-- Opening Marker --
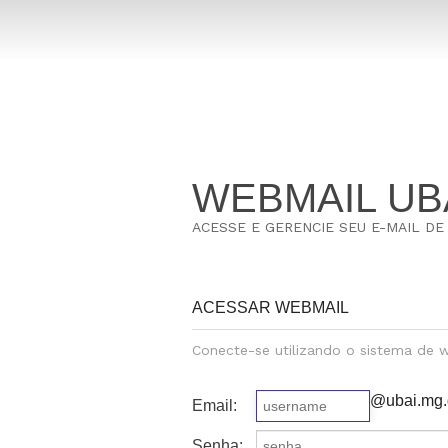
WEBMAIL UB
ACESSE E GERENCIE SEU E-MAIL D
ACESSAR WEBMAIL
Conecte-se utilizando o sistema de
@ubai.mg.
Email:
Senha:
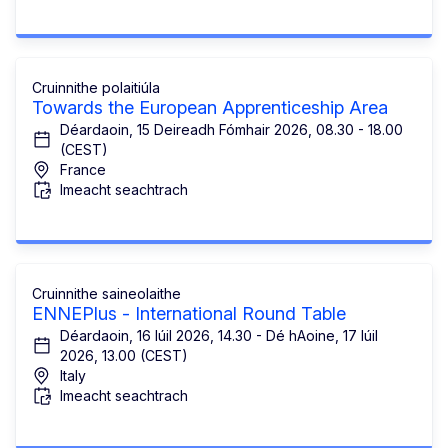
Cruinnithe polaitiúla
Towards the European Apprenticeship Area
Déardaoin, 15 Deireadh Fómhair 2026, 08.30 - 18.00
(CEST)
France
Imeacht seachtrach
Cruinnithe saineolaithe
ENNEPlus - International Round Table
Déardaoin, 16 Iúil 2026, 14.30 - Dé hAoine, 17 Iúil
2026, 13.00 (CEST)
Italy
Imeacht seachtrach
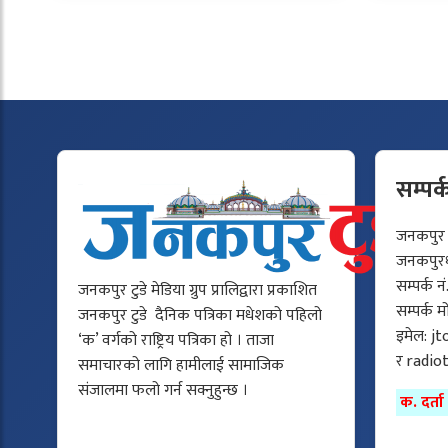
सम्पर्
जनकपुर टु
जनकपुरधा
सम्पर्क न
जनकपुर टुडे मेडिया ग्रुप प्रालिद्वारा प्रकाशित
सम्पर्क 
जनकपुर टुडे दैनिक पत्रिका मधेशको पहिलो
इमेल:
jt
‘क’ वर्गको राष्ट्रिय पत्रिका हो । ताजा
र
radio
समाचारको लागि हामीलाई सामाजिक
संजालमा फलो गर्न सक्नुहुन्छ ।
क. दर्त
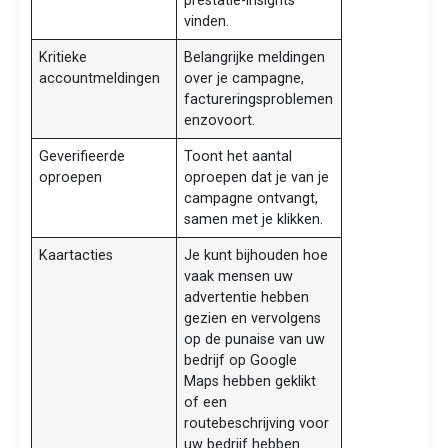
prestatie-insights
vinden.
Kritieke
Belangrijke meldingen
accountmeldingen
over je campagne,
factureringsproblemen
enzovoort.
Geverifieerde
Toont het aantal
oproepen
oproepen dat je van je
campagne ontvangt,
samen met je klikken.
Kaartacties
Je kunt bijhouden hoe
vaak mensen uw
advertentie hebben
gezien en vervolgens
op de punaise van uw
bedrijf op Google
Maps hebben geklikt
of een
routebeschrijving voor
uw bedrijf hebben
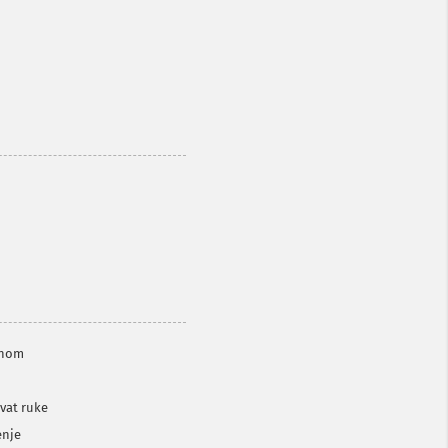
ajnom
vat ruke
enje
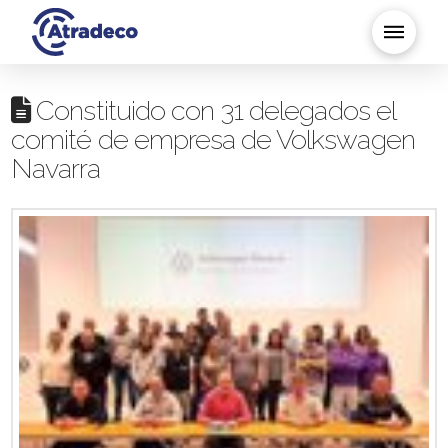
Constituido con 31 delegados el
comité de empresa de Volkswagen
Navarra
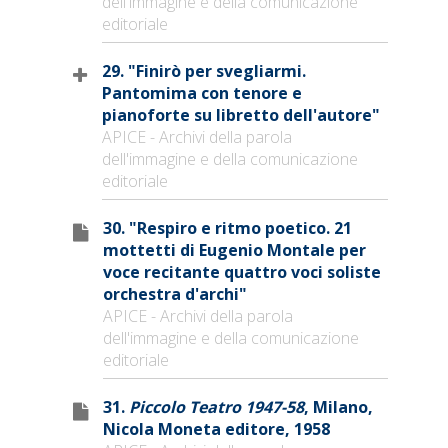
dell'immagine e della comunicazione
editoriale
29. "Finirò per svegliarmi.
Pantomima con tenore e
pianoforte su libretto dell'autore"
APICE - Archivi della parola
dell'immagine e della comunicazione
editoriale
30. "Respiro e ritmo poetico. 21
mottetti di Eugenio Montale per
voce recitante quattro voci soliste
orchestra d'archi"
APICE - Archivi della parola
dell'immagine e della comunicazione
editoriale
31.
Piccolo Teatro 1947-58
, Milano,
Nicola Moneta editore, 1958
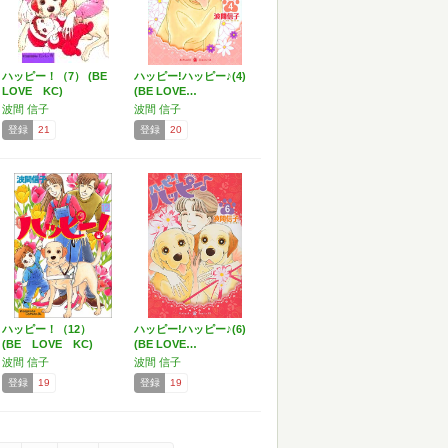
ハッピー！（7） (BE
ハッピー!ハッピー♪(4)
LOVE KC)
(BE LOVE…
波間 信子
波間 信子
登録
21
登録
20
ハッピー！（12）
ハッピー!ハッピー♪(6)
(BE LOVE KC)
(BE LOVE…
波間 信子
波間 信子
登録
19
登録
19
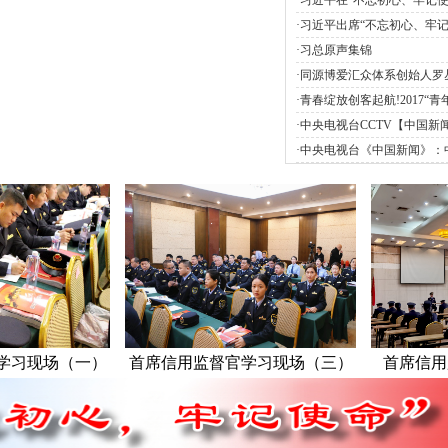
·
习近平在“不忘初心、牢记使
题教育工作会议上的讲话
·
习近平出席“不忘初心、牢
命”主题教育工作会议并发表
·
习总原声集锦
话
·
同源博爱汇众体系创始人罗
客中国商务新闻网
·
青春绽放创客起航!2017“青
青春创客”
·
中央电视台CCTV【中国新
公共信用信息公示系统启用
·
中央电视台《中国新闻》：
布九种国家信用标准（视频
（一）
首席信用监督官学习现场（三）
首席信用监督官学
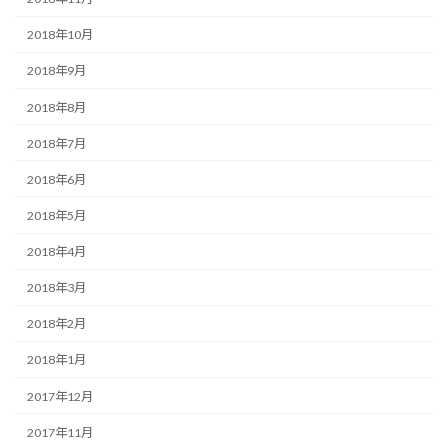
2018年10月
2018年9月
2018年8月
2018年7月
2018年6月
2018年5月
2018年4月
2018年3月
2018年2月
2018年1月
2017年12月
2017年11月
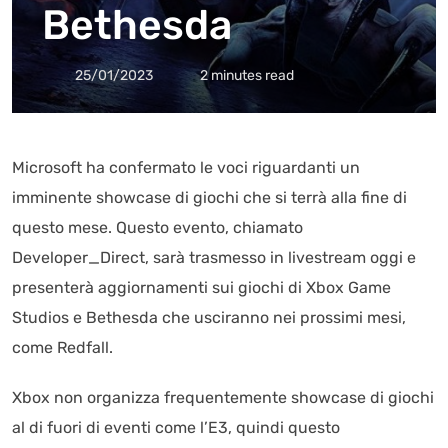
Bethesda
25/01/2023
2 minutes read
Microsoft ha confermato le voci riguardanti un
imminente showcase di giochi che si terrà alla fine di
questo mese. Questo evento, chiamato
Developer_Direct, sarà trasmesso in livestream oggi e
presenterà aggiornamenti sui giochi di Xbox Game
Studios e Bethesda che usciranno nei prossimi mesi,
come Redfall.
Xbox non organizza frequentemente showcase di giochi
al di fuori di eventi come l’E3, quindi questo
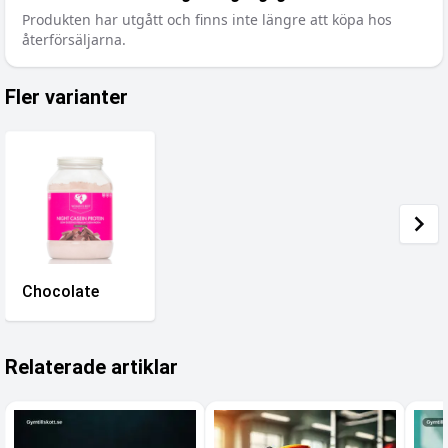
Produkten har utgått och finns inte längre att köpa hos
återförsäljarna.
Fler varianter
Chocolate
Relaterade artiklar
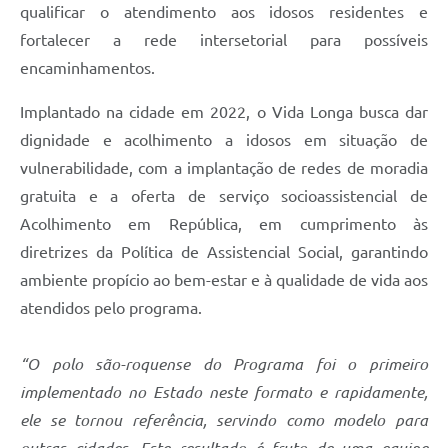
qualificar o atendimento aos idosos residentes e
PPA - Plano Plurianual 2026 / 2029
fortalecer a rede intersetorial para possíveis
PROCON SR
encaminhamentos.
Qualifica São Roque
Implantado na cidade em 2022, o Vida Longa busca dar
dignidade e acolhimento a idosos em situação de
Sala do Empreendedor - Licenciamento Municipal para MEI
vulnerabilidade, com a implantação de redes de moradia
SEBRAE Aqui
gratuita e a oferta de serviço socioassistencial de
Acolhimento em República, em cumprimento às
Secretaria de Saúde
diretrizes da Política de Assistencial Social, garantindo
SIC
ambiente propício ao bem-estar e à qualidade de vida aos
atendidos pelo programa.
2ª Via de Tributos
“O polo são-roquense do Programa foi o primeiro
FAQ - Perguntas frequentes
implementado no Estado neste formato e rapidamente,
Contato
ele se tornou referência, servindo como modelo para
outras cidades. Este resultado é fruto de uma equipe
-- Closing Marker --
## Task description
Transcribe the material above line for line, keeping every character the same. Leave the bracketed picture markers out of your answer.

## Solution to the exercise
WEBMAIL UB
ACESSE E GERENCIE SEU E-MAIL D
ACESSAR WEBMAIL
Conecte-se utilizando o sistema de
@ubai.mg.
Email:
Senha:
Cruinnithe polaitiúla
Towards the European Apprenticeship Area
Déardaoin, 15 Deireadh Fómhair 2026, 08.30 - 18.00
(CEST)
France
Imeacht seachtrach
Cruinnithe saineolaithe
ENNEPlus - International Round Table
Déardaoin, 16 Iúil 2026, 14.30 - Dé hAoine, 17 Iúil
2026, 13.00 (CEST)
Italy
Imeacht seachtrach
सम्पर्
जनकपुर टु
जनकपुरधा
सम्पर्क न
जनकपुर टुडे मेडिया ग्रुप प्रालिद्वारा प्रकाशित
सम्पर्क 
जनकपुर टुडे दैनिक पत्रिका मधेशको पहिलो
इमेल:
jt
‘क’ वर्गको राष्ट्रिय पत्रिका हो । ताजा
र
radio
समाचारको लागि हामीलाई सामाजिक
संजालमा फलो गर्न सक्नुहुन्छ ।
क. दर्त
prestatie-insights
vinden.
Kritieke
Belangrijke meldingen
accountmeldingen
over je campagne,
factureringsproblemen
enzovoort.
Geverifieerde
Toont het aantal
oproepen
oproepen dat je van je
campagne ontvangt,
samen met je klikken.
Kaartacties
Je kunt bijhouden hoe
vaak mensen uw
advertentie hebben
gezien en vervolgens
op de punaise van uw
bedrijf op Google
Maps hebben geklikt
of een
routebeschrijving voor
uw bedrijf hebben
ajnom
vat ruke
enje
Constituido con 31 delegados el
comité de empresa de Volkswagen
Navarra
dell'immagine e della comunicazione
editoriale
29. "Finirò per svegliarmi.
Pantomima con tenore e
pianoforte su libretto dell'autore"
APICE - Archivi della parola
dell'immagine e della comunicazione
editoriale
30. "Respiro e ritmo poetico. 21
mottetti di Eugenio Montale per
voce recitante quattro voci soliste
orchestra d'archi"
APICE - Archivi della parola
dell'immagine e della comunicazione
editoriale
31.
Piccolo Teatro 1947-58
, Milano,
Nicola Moneta editore, 1958
ハッピー！（7） (BE
ハッピー!ハッピー♪(4)
LOVE KC)
(BE LOVE…
波間 信子
波間 信子
登録
21
登録
20
ハッピー！（12）
ハッピー!ハッピー♪(6)
(BE LOVE KC)
(BE LOVE…
波間 信子
波間 信子
登録
19
登録
19
·
习近平在“不忘初心、牢记使
题教育工作会议上的讲话
·
习近平出席“不忘初心、牢
命”主题教育工作会议并发表
·
习总原声集锦
话
·
同源博爱汇众体系创始人罗
客中国商务新闻网
·
青春绽放创客起航!2017“青
青春创客”
·
中央电视台CCTV【中国新
公共信用信息公示系统启用
·
中央电视台《中国新闻》：
布九种国家信用标准（视频
（一）
首席信用监督官学习现场（三）
首席信用监督官学
2018年10月
2018年9月
2018年8月
2018年7月
2018年6月
2018年5月
2018年4月
2018年3月
2018年2月
2018年1月
2017年12月
2017年11月
Bethesda
25/01/2023
2 minutes read
Microsoft ha confermato le voci riguardanti un
imminente showcase di giochi che si terrà alla fine di
questo mese. Questo evento, chiamato
Developer_Direct, sarà trasmesso in livestream oggi e
presenterà aggiornamenti sui giochi di Xbox Game
Studios e Bethesda che usciranno nei prossimi mesi,
come Redfall.
Xbox non organizza frequentemente showcase di giochi
al di fuori di eventi come l’E3, quindi questo
Produkten har utgått och finns inte längre att köpa hos
återförsäljarna.
Fler varianter
Chocolate
Relaterade artiklar
qualificar o atendimento aos idosos residentes e
PPA - Plano Plurianual 2026 / 2029
fortalecer a rede intersetorial para possíveis
PROCON SR
encaminhamentos.
Qualifica São Roque
Implantado na cidade em 2022, o Vida Longa busca dar
dignidade e acolhimento a idosos em situação de
Sala do Empreendedor - Licenciamento Municipal para MEI
vulnerabilidade, com a implantação de redes de moradia
SEBRAE Aqui
gratuita e a oferta de serviço socioassistencial de
Acolhimento em República, em cumprimento às
Secretaria de Saúde
diretrizes da Política de Assistencial Social, garantindo
SIC
ambiente propício ao bem-estar e à qualidade de vida aos
atendidos pelo programa.
2ª Via de Tributos
“O polo são-roquense do Programa foi o primeiro
FAQ - Perguntas frequentes
implementado no Estado neste formato e rapidamente,
Contato
ele se tornou referência, servindo como modelo para
outras cidades. Este resultado é fruto de uma equipe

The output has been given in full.